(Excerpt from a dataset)
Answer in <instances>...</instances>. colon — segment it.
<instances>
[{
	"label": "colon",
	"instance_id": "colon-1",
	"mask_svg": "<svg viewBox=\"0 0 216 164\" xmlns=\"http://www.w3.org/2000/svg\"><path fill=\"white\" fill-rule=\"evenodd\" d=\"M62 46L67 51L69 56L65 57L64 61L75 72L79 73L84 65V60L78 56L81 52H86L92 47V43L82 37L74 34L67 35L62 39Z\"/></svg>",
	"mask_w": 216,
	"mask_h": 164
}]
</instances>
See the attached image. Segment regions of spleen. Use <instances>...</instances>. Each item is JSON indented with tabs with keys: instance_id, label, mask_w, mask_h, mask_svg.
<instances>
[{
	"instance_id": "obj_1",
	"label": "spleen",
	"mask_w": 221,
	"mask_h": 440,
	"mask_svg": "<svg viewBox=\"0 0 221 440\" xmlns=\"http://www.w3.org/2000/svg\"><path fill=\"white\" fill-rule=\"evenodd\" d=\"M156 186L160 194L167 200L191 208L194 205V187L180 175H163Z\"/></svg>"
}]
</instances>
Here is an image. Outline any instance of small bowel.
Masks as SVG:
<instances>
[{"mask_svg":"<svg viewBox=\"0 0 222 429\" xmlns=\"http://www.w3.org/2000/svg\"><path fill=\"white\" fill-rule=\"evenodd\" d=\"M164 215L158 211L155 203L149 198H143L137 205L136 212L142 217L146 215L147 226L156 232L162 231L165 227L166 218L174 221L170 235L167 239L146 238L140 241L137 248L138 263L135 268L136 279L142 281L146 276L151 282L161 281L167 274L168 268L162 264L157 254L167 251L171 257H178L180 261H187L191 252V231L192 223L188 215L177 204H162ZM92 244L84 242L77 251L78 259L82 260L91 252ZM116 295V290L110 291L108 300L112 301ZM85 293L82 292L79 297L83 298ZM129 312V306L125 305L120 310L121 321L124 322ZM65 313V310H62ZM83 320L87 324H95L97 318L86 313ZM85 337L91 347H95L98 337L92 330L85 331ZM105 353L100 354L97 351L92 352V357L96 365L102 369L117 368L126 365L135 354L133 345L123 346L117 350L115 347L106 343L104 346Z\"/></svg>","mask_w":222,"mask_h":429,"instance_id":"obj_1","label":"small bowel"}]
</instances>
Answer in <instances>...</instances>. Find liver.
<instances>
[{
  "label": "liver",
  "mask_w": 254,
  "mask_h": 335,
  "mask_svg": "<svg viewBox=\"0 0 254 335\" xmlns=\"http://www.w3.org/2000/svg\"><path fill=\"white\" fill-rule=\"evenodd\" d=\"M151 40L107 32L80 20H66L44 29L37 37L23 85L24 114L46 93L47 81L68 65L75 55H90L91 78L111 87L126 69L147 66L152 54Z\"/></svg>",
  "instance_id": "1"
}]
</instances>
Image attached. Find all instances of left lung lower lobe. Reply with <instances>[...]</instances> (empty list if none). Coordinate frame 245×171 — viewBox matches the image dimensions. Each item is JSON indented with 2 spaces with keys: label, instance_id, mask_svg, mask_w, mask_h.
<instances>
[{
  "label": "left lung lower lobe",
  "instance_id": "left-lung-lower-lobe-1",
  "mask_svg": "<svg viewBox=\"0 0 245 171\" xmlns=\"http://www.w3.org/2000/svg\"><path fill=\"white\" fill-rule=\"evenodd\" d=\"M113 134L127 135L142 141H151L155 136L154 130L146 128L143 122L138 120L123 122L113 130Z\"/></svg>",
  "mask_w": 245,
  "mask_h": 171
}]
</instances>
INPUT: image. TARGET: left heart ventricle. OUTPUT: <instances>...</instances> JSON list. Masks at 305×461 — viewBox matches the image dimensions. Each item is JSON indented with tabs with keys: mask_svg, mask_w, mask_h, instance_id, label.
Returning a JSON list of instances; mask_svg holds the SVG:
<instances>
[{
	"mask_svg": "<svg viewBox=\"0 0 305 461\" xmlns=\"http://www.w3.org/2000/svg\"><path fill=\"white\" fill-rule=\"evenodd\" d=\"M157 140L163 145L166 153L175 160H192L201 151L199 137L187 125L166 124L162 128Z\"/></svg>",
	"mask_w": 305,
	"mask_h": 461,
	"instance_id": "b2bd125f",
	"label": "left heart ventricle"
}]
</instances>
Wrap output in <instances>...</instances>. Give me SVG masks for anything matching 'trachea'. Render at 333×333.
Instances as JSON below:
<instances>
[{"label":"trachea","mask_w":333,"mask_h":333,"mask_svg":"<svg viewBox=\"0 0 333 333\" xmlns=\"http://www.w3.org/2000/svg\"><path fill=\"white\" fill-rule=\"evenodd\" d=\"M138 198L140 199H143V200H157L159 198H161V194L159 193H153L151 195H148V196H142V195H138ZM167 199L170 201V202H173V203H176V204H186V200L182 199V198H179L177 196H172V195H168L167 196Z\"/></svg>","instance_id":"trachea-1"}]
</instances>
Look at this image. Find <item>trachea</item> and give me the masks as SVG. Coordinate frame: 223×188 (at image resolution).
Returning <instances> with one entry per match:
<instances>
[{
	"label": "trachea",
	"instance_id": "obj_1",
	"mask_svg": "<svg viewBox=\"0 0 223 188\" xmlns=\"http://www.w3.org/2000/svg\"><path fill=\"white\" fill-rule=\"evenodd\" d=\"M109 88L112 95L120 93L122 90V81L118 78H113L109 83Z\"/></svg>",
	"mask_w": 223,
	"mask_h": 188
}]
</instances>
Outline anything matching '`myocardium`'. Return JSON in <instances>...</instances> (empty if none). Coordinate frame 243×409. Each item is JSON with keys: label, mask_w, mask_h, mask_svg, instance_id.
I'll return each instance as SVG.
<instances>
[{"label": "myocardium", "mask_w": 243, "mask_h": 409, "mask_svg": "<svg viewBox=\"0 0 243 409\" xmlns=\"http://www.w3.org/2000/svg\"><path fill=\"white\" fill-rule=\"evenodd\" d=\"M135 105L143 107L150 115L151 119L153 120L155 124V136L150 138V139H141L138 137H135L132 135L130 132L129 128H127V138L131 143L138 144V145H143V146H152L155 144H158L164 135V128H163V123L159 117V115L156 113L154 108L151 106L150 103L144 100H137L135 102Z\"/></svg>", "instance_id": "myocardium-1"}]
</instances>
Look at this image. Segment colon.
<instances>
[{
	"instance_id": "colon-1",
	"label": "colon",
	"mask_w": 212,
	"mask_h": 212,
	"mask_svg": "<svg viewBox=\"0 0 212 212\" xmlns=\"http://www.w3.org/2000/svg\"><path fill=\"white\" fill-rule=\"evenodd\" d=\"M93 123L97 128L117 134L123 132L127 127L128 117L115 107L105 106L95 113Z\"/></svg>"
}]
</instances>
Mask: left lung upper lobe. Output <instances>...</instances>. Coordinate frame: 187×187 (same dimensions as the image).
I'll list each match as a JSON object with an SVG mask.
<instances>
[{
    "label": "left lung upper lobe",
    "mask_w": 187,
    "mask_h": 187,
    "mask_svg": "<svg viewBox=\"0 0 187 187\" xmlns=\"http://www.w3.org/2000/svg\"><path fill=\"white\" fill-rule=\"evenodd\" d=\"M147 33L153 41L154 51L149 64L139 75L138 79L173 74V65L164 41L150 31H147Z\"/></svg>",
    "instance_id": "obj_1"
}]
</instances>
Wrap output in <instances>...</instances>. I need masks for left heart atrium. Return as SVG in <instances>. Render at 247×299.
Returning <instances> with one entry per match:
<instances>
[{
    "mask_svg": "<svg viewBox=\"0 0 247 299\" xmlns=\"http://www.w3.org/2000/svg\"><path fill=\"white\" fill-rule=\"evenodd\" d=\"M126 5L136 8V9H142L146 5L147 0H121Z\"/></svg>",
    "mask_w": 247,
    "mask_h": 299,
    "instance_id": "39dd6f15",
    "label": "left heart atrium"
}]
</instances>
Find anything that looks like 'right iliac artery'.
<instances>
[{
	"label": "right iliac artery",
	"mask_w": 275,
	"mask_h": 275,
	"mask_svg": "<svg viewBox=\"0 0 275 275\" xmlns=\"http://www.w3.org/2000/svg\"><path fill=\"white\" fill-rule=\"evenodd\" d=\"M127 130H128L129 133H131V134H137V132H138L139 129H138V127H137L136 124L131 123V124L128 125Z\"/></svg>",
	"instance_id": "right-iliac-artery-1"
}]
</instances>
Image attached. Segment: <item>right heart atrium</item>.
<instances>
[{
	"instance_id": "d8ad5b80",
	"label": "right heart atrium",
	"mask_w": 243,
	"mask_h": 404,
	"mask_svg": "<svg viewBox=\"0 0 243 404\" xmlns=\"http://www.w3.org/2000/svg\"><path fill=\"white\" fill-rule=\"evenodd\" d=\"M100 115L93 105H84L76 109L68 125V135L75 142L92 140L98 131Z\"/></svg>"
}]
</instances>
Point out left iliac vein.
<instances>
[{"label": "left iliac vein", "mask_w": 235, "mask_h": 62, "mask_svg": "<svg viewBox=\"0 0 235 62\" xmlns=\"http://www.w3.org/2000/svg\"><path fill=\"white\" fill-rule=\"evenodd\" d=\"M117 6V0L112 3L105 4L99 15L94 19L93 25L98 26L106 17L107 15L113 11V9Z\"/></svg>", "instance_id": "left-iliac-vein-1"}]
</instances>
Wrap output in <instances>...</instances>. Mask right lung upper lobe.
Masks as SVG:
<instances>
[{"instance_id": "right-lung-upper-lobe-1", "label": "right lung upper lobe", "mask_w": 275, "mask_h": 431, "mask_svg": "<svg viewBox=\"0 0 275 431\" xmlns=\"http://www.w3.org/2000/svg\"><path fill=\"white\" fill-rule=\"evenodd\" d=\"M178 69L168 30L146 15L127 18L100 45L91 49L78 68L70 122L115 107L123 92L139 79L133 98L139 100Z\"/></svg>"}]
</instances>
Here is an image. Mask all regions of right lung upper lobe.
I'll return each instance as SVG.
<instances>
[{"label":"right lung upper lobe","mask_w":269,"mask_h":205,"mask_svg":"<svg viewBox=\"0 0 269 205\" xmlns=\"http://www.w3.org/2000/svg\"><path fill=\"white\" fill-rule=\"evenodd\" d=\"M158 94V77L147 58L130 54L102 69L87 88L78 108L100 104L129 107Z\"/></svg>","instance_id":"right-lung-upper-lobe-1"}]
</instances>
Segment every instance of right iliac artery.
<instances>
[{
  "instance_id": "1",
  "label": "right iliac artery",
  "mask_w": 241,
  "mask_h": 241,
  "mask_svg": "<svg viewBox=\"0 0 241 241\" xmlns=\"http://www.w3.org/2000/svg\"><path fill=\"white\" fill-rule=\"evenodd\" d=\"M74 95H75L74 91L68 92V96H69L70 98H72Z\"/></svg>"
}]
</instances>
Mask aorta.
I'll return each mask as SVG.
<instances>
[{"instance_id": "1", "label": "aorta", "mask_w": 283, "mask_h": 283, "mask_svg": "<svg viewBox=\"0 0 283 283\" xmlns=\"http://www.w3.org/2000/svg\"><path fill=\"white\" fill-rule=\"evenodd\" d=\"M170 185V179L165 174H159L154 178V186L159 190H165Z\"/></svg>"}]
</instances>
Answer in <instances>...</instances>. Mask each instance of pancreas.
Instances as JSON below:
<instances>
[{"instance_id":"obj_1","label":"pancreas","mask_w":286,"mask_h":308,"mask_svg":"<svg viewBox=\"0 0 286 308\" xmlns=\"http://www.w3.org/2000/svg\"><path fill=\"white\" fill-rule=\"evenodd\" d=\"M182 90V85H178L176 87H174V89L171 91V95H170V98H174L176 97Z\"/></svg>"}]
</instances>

Written task:
Please count how many lines in the excerpt above contain the string "none", treating uppercase and lowercase as different. Reply with the number only.

Answer:
2